この度の縁談を成功させたい平作は、助(原田龍二)とともに事前に作之進に会いに行った。作之進は剣の腕もなかなかの人物で、美雪とお似合いであると平作はすっかり気に入ったのだった。そして二人は剣を交え、美雪が勝った。しかし美雪は、作之進に手加減されたと言い、その場を去ってしまった。
山形では勘定奉行の沼尻三太夫(小沢象)と紅花問屋・黒木屋(村松利史)が結託して、紅花の商いを独占し、私腹を肥やそうと企んでいた。そんな折、松尾芭蕉(堺正章)が山形に逗留しているとの噂を聞きつけた黒木屋は、著名な芭蕉を利用し、自分の商いを盛んにしようと企てて酒席を開いた。黒木屋を探っていたお娟(由美かおる)は、芸者に扮して酒席に潜り込むが、芭蕉の付き人の曽良(田宮五郎)に勘付かれ、危うく窮地に陥りそうになった。芭蕉は、たまたま黒木屋と沼尻の悪巧みを耳にしたのだった。

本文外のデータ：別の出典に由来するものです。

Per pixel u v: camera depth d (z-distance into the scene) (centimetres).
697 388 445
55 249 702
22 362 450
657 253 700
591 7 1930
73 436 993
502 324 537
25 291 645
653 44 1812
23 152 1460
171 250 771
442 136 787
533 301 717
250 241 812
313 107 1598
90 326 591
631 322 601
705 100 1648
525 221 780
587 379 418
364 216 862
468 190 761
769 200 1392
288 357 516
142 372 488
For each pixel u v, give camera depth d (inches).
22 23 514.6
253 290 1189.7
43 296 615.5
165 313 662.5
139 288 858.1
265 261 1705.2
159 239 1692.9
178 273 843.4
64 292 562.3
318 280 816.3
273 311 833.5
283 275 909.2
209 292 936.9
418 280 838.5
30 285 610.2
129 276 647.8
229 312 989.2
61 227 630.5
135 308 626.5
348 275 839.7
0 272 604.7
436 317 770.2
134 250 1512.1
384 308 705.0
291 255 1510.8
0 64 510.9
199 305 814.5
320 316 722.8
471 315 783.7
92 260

ある日、美雪は老公に、自分が見合い相手と手合わせするのは、人物を確かめるためだと真相を告げた。そして老公は、平作のことを誇らしげに語る美雪の本当の心に気付いたのだった。
老公一行の元へ、彦右衛門が殺された現場を目撃したという子供が現れた。子供の話によると、彦右衛門を殺したのは、作之進だという。その頃、美雪は作之進に呼び出されていた。美雪は、思い切って作之進に剣を交えた時に感じた疑念をぶつけた。すると、作之進は、自分が彦右衛門を殺めたことを告白したのだった。美雪は怒りに震え、剣を構えた。
作之進とその手下たちが美雪に襲いかかろうとしたところへ、平作が駆け込んでくる。平作は美雪を必死にかばい、傷を負う。平作に気を取られ絶体絶命に追い込まれた美雪を曽良が助けた。芭蕉もまた、悪人を見過ごせない性質だったのだ。そして傷を負った作之進は沼尻と黒木屋のいる勘定奉行の役宅へ戻った。そこへ美雪そして老公一行が現れ、紅花にまつわる悪事は暴かれ、美雪は作之進の髷を斬りおとし、自らの剣で父の敵を討ったのだった。